= Making the Grade: The Economic Evolution of American School Districts =

2009 book by William Fischel

Making the Grade : The Economic Evolution of American School Districts is a 2009 non-fiction book by William A. Fischel. It is published by the University of Chicago Press.

The book argues that, in the words of Floyd M. Hammack of New York University, "local school districts have been and remain a crucial element in American educational policy."

The book states that voters supported changes in the American educational system and changes happened because of the voters; for example, the concept of one room schools was in rural areas due to their local circumstances, but schools then consolidated into larger schools when voters decided they should do so at the ballot box.

==Background==
Fischel had written journal articles on the topic prior to creating the book.

==Contents==
The book has six chapters. Four of them are original to the book while the other two were adapted from journals.
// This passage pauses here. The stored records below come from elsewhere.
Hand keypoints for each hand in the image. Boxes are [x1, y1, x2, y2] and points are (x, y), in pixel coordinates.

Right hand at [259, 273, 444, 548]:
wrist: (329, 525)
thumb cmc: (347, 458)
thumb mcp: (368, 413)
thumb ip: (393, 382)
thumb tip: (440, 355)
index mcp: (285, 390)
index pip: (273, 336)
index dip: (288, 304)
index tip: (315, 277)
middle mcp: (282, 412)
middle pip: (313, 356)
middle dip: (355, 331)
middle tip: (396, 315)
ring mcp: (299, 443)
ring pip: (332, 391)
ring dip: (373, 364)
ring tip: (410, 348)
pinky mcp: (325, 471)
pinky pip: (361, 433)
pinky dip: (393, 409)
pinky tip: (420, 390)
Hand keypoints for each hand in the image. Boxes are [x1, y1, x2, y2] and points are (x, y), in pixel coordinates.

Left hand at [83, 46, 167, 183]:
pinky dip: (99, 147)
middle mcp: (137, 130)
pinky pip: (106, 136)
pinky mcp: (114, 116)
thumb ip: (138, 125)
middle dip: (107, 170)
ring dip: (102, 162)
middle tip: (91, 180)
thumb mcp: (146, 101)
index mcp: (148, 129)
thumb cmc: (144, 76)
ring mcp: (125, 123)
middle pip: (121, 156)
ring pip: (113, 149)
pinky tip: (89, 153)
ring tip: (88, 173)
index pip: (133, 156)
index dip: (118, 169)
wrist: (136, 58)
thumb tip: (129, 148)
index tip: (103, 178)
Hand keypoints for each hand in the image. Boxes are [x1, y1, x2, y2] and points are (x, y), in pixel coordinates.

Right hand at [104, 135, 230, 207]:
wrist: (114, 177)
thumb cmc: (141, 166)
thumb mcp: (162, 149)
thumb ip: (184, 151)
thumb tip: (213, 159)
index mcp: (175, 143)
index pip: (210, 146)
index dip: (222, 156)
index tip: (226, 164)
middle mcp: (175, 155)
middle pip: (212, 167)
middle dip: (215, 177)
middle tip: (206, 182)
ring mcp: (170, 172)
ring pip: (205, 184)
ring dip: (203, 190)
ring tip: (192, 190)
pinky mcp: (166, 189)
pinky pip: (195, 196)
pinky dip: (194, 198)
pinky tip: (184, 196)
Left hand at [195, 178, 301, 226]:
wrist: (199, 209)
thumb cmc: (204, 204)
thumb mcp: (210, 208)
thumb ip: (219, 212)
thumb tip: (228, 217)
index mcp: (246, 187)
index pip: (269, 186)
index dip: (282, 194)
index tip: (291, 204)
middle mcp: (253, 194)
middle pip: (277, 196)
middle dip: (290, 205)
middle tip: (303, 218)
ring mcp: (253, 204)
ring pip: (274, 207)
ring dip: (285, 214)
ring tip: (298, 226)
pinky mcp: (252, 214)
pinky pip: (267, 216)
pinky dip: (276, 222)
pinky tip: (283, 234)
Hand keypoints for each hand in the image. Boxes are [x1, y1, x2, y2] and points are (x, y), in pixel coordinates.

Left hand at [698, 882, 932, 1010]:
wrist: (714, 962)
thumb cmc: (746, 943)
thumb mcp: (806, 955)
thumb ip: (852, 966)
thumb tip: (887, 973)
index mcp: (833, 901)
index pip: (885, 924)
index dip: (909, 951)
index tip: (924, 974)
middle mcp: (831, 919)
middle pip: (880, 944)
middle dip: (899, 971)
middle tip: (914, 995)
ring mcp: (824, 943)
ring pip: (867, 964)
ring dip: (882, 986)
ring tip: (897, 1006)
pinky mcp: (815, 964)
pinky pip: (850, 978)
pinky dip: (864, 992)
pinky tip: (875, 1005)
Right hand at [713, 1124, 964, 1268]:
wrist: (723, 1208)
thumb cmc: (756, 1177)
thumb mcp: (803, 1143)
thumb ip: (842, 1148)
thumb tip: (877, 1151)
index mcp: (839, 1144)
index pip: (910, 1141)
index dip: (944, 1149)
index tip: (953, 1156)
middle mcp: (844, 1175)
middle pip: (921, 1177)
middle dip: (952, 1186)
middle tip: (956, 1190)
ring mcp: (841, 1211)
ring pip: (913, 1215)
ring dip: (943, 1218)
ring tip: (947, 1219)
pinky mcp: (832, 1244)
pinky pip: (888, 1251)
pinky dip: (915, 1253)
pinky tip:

Fischel has analyses of the geographies of school districts, with Google Earth data presented.

Fischel argued that many land owners wanted to have their land be worth more money, so they supported increased financing into public schools in proximity, and having a common school calendar.

The work also describes why some communities rejected the concept of school vouchers.

==Reception==
Sun Go of the Korea Institute of Public Finance praised the book for being "rich in insights" about its topic. He praised the journal-derived articles for being "well adapted".